*** Opening of SOURCE PASSAGE ***

Looking at these three countries together, the key point is that, unless the local OSM community is large, and mature, residential roads will not be adequate on their own to identify urban areas. In Britain, it was not until after we had official open data (Ordnance Survey) that many residential roads were added, and that was in 2010, 5 years into mapping the country. Without that external source we would probably still have significant towns & cities only partially mapped. Much of how the map Côte d'Ivoire looks now is very reminiscent of Great Britain before we had open data: great detail in places, but fairly scanty away from where most mappers lived.
Adding landuse is an excellent way to build up a picture of what needs to be mapped: in places like Côte d'Ivoire the combination of using both landuse & derived urban areas looks promising (more later).
Pennsylvania (and elsewhere in US)
Pittsburgh area : Residential Highways & Landuse mapped on OpenStreetMap Source: (c) OpenStreetMap contributors |
However, the reason for looking at the US was to look at the problem where residential roads have not been distinguished from other minor roads (i.e., the confusingly named "unclassified" highway tag in OSM). The first thing is just to take a look at the output from the algorithm described above.
The same area as above, with each contiguous group of residential roads given a random colour. |
All residential roads in Kansas from OSM The background is the 3 minute interval grid used in building a graph of the roads. |
I'd half expected ToeBee to have done some tidying up of highway=residential in Kansas. He's certainly tidied up lots of other things, and he knows the rural roads well as a regular participant in the annual Biking Across Kansas ride (many of his Mapillary pictures stem from these rides). The effect of a regular grid of roads, and no work to reclassify them from the original TIGER import is really obvious.
Oregon is substantially better, The local mapping community has clearly worked to improve the Tiger data along the Willamette Valley extending south from Portland. In these cases the built-up areas of local towns and cities stand out clearly. Like Pittsburgh, Portland itself is represented by several polygons divided by rivers, railways etc. Away from the centres of population we return to the 'swiss cheese; polygons. At least in some parts of the state, many of these residential roads are nothing more than forest tracks, or old farm tracks (as in the part of the John Day Fossil Beds where the family of my great-grandfather's brother ranched until around 1975). Some are, at best, vestigial.
Willamette Valley, Oregon, showing urban areas derived from residential roads. Outlying areas can be seen to be uncorrected Tiger data, resulting in 'swiss cheese' polygons. |
Remember that just the process of reviewing Tiger data can lead to substantial improvements in alignment, road detail and other things. The real problem with Tiger data is its sheer abundance, which ends up being so off-putting (and boring) that rarely do mappers stick with it. Typical rural counties in Pennsylvania have 5000 or so ways tagged highway=residential, which is a hell of a lot to review, realign, check the surface type, correct other errors, etc. The sheer amount of data involved in imports often just overwhelms the capacity of local mappers to check and enhance the imported data. This factor should always be allowed for when planning imports: if the amount of data is beyond the capacity of the community to assimilate it then it often remains untouched. Even when the data is of good quality it will get dated quite quickly.

*** Close of SOURCE PASSAGE ***
*** Opening of GIVEN INFORMATION ***

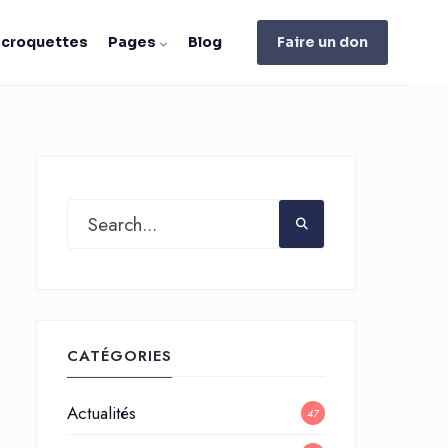
e croquettes
Pages
Blog
Faire un don
CATÉGORIES
Actualités
47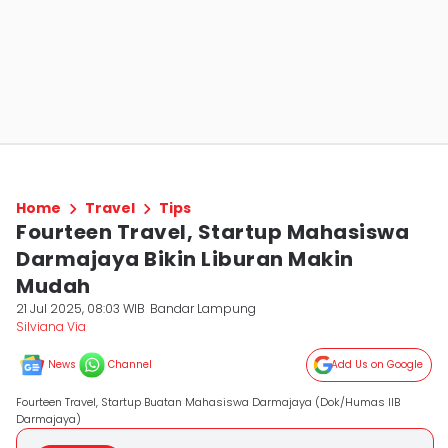
Home
Travel
Tips
Fourteen Travel, Startup Mahasiswa
Darmajaya Bikin Liburan Makin
Mudah
21 Jul 2025, 08:03 WIB
Bandar Lampung
Silviana Via
News
Channel
Add Us on Google
Fourteen Travel, Startup Buatan Mahasiswa Darmajaya (Dok/Humas IIB
Darmajaya)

*** Close of GIVEN INFORMATION ***

— EXERCISE TASKS —
a: Retype the passage on residential roads in OpenStreetMap between "Looking at these" and "most mappers lived.", inclusive.
b: Continue the passage on mapping residential roads in OpenStreetMap from the point at which it ends.

— ANSWERS PROVIDED —
a:
Looking at these three countries together, the key point is that, unless the local OSM community is large, and mature, residential roads will not be adequate on their own to identify urban areas. In Britain, it was not until after we had official open data (Ordnance Survey) that many residential roads were added, and that was in 2010, 5 years into mapping the country. Without that external source we would probably still have significant towns & cities only partially mapped. Much of how the map Côte d'Ivoire looks now is very reminiscent of Great Britain before we had open data: great detail in places, but fairly scanty away from where most mappers lived.

b:
A barn near Valencia, Butler Co, 16th July 1966 |
I focussed solely on changing tags, with a small amount of addition of a surface tag when this was really obvious. Equally, you can see, that I mainly looked at longer roads. Not only are they much easier to assess at lower zoom levels, but changing the tags of a few longer roads has a disproportionately useful effect on things like routing or my goal. I also steered clear of the larger towns which would have required more detailed examination of the aerial imagery.
Butler Co, PA: roads reassigned to unclassified. My edits whilst writing this blog. |
Derived polygons for Butler Co, PA. Pastel shades original polygons, grey edged with red, derived after reclassification of rural roads (as seen aove) |
The results of these changes compared to the PA dataset I started with are shown above.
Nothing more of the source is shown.